CMF Represents Joseph Stone Capital In $17 Million Initial Public Offering Of Visionary Education Technology Holdings Group Inc.
Markham, Ontario, May 16, 2022(GLOBE NEWSWIRE) — Visionary Education Technology Holdings Group Inc. (the “Company”), a private education provider located in Canada that offers high-quality education resources to students around the globe, today announced the pricing of its initial public offering (the “Offering”) of 4,250,000 common shares at a public offering price of US$4.00 per common share. The common shares have been approved for listing on the Nasdaq Capital Market and are expected to commence trading on May 17, 2022 under the ticker symbol “VEDU.”
The Company expects to receive aggregate gross proceeds of US$17 million from the Offering, before deducting underwriting discounts and other related expenses. In addition, the Company has granted the underwriters a 45-day option to purchase up to an additional 637,500 common shares at the public offering price, less underwriting discounts and commissions. The Offering is expected to close on or about May 19, 2022, subject to the satisfaction of customary closing conditions.

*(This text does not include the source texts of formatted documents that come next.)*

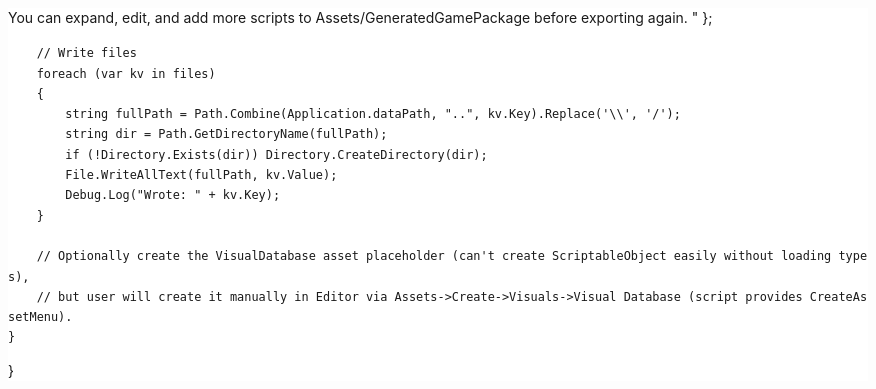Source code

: You can expand, edit, and add more scripts to Assets/GeneratedGamePackage before exporting again.
"
        };

        // Write files
        foreach (var kv in files)
        {
            string fullPath = Path.Combine(Application.dataPath, "..", kv.Key).Replace('\\', '/');
            string dir = Path.GetDirectoryName(fullPath);
            if (!Directory.Exists(dir)) Directory.CreateDirectory(dir);
            File.WriteAllText(fullPath, kv.Value);
            Debug.Log("Wrote: " + kv.Key);
        }

        // Optionally create the VisualDatabase asset placeholder (can't create ScriptableObject easily without loading types),
        // but user will create it manually in Editor via Assets->Create->Visuals->Visual Database (script provides CreateAssetMenu).
    }
}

Proceeds from the Offering will be used for Public Private Partnership (“PPP”) projects, course development of Max the Mutt College of Animation, Art and Design (“MTM”) and program partnerships with other universities, vocational education, development of global market and distribution channels, staff development and general corporate purposes, including working capital and operating expenses.
The Offering is being conducted on a firm commitment basis. Joseph Stone Capital, LLC is acting as the representative of the underwriters and the lead underwriter for the Offering. McLaughlin & Stern, LLP is acting as counsel to the Company, and Carmel, Milazzo & Feil LLP is acting as counsel to the representative of the underwriters in connection with the Offering.
A registration statement on Form F-1 relating to the Offering was filed with the U.S. Securities and Exchange Commission (“SEC”) (File Number: 333-263290) and was declared effective by the SEC on May 16, 2022. The Offering is being made only by means of a prospectus, forming a part of the registration statement. Copies of the prospectus relating to the Offering may be obtained from Joseph Stone Capital, LLC, by email at ccao@josephstonecapital.com, by calling +1 516.267.7001, or by standard mail to Joseph Stone Capital, LLC 29 Broadway #1800, New York, NY 10006. In addition, copies of the prospectus relating to the Offering may be obtained via the SEC’s website at www.sec.gov.
Before you invest, you should read the prospectus and other documents the Company has filed or will file with the SEC for more information about the Company and the Offering. This press release does not constitute an offer to sell, or the solicitation of an offer to buy any of the Company’s securities, nor shall there be any offer, solicitation or sale of any of the Company’s securities in any state or jurisdiction in which such offer, solicitation or sale would be unlawful prior to registration or qualification under the securities laws of such state or jurisdiction.
About Visionary Education Technology Holdings Group Inc.
Visionary Education Technology Holdings Group Inc., headquartered in Markham, Canada, is a private education provider located in Canada that offers high-quality education resources to students around the globe. The Company aims to provide access to secondary, college, undergraduate and graduate and vocational education to students in Canada through technological innovation so that more people can learn, grow and succeed to their full potential. As a fully integrated provider of educational programs and services in Canada, the Company has been serving and will continue to serve both Canadian and international students. For more information, visit the Company’s website at https://ir.visiongroupca.com.
Forward-Looking Statements
All statements other than statements of historical fact in this announcement are forward-looking statements, including but not limited to, the Company’s proposed Offering. These forward-looking statements involve known and unknown risks and uncertainties and are based on the Company’s current expectations and projections about future events that the Company believes may affect its financial condition, results of operations, business strategy and financial needs, including the expectation that the Offering will be successfully completed. Investors can identify these forward-looking statements by words or phrases such as “believes,” “expects,” “anticipates,” “estimates,” “intends,” “would,” “continue,” “should,” “may,” or similar expressions. The Company undertakes no obligation to update or revise publicly any forward-looking statements to reflect subsequent occurring events or circumstances, or changes in its expectations, except as may be required by law. Although the Company believes that the expectations expressed in these forward-looking statements are reasonable, it cannot assure you that such expectations will turn out to be correct, and the Company cautions investors that actual results may differ materially from the anticipated results and encourages investors to review other factors that may affect its future results in the Company’s registration statement and in its other filings with the SEC.